§ **Stated task A**: Can you write out, word for word, the part of the BioSteel announcement that opens with the words containing "BioSteel’s application for" and closes with "of its stakeholders."?

§ **Supplied passage**:
—————

BioSteel Files for and Obtains CCAA Creditor Protection
BioSteel intends to seek approval of a sale and investment solicitation process
TORONTO, Sept. 14, 2023 /CNW/ – BioSteel Sports Nutrition Inc. (“BioSteel”) today announced that it sought and obtained an initial order for creditor protection (the “Initial Order”) from the Ontario Superior Court of Justice (Commercial List) (the “CCAA Court”) under the Companies’ Creditors Arrangement Act (the “CCAA”). The Initial Order provides for, among other things: (i) a stay of proceedings in favour of BioSteel and its two U.S. affiliates, BioSteel Sports Nutrition USA LLC and BioSteel Manufacturing LLC; and (ii) the appointment of KSV Restructuring Inc. as monitor of BioSteel (in such capacity, the “Monitor”).
BioSteel’s application for and entry into the CCAA process was commenced as BioSteel no longer has access to funding for the brand which continued to generate negative operating cash flow. In connection with the commencement of proceedings, BioSteel made the decision to conserve cash and put the business into hibernation to preserve its assets. BioSteel sought creditor protection under the CCAA to conduct a court-supervised sale process for its business and property for the benefit of its stakeholders.

—————

§ **Given records**:
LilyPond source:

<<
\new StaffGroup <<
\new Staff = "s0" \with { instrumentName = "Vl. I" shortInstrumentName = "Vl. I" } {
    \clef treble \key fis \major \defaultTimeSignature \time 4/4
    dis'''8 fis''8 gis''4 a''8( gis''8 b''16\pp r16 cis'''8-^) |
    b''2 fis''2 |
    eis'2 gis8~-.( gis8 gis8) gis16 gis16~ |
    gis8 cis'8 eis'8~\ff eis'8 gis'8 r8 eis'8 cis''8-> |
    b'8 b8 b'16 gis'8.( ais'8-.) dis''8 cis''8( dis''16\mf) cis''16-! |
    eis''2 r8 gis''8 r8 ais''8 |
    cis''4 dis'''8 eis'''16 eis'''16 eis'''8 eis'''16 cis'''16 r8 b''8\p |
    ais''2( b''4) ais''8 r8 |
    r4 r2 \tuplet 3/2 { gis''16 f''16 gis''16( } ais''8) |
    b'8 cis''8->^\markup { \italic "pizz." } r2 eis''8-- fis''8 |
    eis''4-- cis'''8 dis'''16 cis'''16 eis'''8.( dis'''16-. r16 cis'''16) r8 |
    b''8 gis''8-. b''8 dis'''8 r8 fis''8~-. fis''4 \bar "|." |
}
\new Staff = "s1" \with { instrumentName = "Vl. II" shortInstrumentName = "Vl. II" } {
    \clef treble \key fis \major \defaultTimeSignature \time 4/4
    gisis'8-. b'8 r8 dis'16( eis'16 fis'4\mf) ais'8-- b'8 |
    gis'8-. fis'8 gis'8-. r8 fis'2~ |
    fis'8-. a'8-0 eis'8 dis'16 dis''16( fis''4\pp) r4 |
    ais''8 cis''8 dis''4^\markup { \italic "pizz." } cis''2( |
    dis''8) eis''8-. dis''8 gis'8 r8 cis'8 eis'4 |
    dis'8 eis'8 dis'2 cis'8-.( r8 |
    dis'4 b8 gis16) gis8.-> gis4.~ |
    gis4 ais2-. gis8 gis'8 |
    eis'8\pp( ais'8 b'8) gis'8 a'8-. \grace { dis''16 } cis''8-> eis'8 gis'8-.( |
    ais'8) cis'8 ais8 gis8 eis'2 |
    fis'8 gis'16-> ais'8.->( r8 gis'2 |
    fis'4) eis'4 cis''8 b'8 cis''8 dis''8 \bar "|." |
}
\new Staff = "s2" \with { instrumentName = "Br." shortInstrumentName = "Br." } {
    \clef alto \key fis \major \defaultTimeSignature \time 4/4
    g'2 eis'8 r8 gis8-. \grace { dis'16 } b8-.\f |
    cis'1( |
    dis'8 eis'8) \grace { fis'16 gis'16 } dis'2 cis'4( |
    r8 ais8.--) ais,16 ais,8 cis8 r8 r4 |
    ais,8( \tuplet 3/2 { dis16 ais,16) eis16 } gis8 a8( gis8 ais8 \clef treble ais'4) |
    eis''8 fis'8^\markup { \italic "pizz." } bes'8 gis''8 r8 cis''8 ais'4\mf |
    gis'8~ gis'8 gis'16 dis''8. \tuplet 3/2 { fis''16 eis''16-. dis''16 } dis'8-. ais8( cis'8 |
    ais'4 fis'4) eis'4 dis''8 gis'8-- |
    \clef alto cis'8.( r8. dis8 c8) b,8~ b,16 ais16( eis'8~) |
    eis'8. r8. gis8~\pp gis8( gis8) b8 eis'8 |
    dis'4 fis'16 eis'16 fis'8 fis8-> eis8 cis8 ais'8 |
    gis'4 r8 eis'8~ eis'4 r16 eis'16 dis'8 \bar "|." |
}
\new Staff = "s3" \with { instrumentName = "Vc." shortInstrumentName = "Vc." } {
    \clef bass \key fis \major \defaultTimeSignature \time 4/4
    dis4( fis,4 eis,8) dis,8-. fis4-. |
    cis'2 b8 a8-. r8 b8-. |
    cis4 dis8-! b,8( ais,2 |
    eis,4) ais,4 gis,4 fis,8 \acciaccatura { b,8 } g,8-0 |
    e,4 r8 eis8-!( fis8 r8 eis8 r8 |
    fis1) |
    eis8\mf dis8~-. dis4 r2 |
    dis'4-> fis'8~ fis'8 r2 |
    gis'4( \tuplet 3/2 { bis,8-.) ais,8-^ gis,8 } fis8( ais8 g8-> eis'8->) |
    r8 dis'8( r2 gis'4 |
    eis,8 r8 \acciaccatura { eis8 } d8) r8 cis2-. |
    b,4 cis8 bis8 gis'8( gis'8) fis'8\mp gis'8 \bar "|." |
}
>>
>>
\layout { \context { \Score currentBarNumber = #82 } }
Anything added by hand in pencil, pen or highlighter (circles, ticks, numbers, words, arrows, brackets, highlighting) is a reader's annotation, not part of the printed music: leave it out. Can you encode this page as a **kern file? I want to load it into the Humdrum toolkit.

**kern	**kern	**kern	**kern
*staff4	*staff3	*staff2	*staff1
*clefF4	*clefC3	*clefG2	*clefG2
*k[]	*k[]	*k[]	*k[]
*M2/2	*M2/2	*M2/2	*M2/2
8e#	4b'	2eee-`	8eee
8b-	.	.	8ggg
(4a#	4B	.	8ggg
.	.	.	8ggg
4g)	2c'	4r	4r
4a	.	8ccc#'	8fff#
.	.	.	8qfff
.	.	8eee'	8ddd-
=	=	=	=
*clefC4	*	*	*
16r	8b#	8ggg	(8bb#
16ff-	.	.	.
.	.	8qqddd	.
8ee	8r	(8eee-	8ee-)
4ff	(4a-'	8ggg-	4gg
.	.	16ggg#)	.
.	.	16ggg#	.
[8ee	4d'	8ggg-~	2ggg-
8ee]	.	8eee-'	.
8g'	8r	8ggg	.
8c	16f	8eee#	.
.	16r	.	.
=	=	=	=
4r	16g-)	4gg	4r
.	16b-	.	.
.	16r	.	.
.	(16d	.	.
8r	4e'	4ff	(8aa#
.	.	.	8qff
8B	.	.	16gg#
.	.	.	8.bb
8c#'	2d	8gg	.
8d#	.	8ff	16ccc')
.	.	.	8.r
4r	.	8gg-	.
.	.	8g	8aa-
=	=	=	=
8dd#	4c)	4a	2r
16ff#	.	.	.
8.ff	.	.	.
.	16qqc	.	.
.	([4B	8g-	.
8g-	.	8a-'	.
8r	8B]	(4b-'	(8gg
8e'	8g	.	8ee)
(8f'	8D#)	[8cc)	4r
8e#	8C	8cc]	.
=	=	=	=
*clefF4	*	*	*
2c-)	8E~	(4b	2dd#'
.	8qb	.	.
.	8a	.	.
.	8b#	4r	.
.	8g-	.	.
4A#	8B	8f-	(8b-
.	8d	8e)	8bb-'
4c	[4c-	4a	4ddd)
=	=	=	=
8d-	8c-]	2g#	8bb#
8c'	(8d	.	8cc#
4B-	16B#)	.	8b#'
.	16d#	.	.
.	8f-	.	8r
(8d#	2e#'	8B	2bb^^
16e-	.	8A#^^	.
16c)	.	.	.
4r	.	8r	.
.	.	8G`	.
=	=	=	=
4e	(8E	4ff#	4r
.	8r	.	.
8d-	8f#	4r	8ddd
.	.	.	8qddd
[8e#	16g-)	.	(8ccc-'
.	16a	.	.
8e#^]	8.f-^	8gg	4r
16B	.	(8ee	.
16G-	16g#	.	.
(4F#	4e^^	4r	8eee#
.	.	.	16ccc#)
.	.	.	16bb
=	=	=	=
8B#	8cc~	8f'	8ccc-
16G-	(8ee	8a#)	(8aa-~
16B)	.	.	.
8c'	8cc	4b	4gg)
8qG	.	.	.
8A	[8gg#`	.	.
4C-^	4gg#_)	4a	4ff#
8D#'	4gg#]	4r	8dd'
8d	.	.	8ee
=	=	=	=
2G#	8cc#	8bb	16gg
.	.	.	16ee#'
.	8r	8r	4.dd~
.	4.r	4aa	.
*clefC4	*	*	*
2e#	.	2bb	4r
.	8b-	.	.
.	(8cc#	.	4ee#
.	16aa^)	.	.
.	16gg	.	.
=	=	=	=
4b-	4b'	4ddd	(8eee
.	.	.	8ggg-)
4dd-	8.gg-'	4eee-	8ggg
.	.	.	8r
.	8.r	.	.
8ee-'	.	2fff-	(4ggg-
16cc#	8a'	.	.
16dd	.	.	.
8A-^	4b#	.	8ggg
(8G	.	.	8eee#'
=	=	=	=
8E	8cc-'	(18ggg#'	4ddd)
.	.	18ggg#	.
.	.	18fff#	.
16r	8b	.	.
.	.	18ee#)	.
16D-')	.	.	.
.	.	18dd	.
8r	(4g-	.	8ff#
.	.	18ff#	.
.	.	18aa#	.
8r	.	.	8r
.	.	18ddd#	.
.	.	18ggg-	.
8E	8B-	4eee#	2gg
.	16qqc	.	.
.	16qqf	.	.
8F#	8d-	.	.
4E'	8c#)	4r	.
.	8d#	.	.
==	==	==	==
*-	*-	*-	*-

—————

§ **Stated task B**: How many lines in the records contain the string "acciaccatura"? Reply with the number alone.

§ **Task solution A**:
BioSteel’s application for and entry into the CCAA process was commenced as BioSteel no longer has access to funding for the brand which continued to generate negative operating cash flow. In connection with the commencement of proceedings, BioSteel made the decision to conserve cash and put the business into hibernation to preserve its assets. BioSteel sought creditor protection under the CCAA to conduct a court-supervised sale process for its business and property for the benefit of its stakeholders.

§ **Task solution B**: 2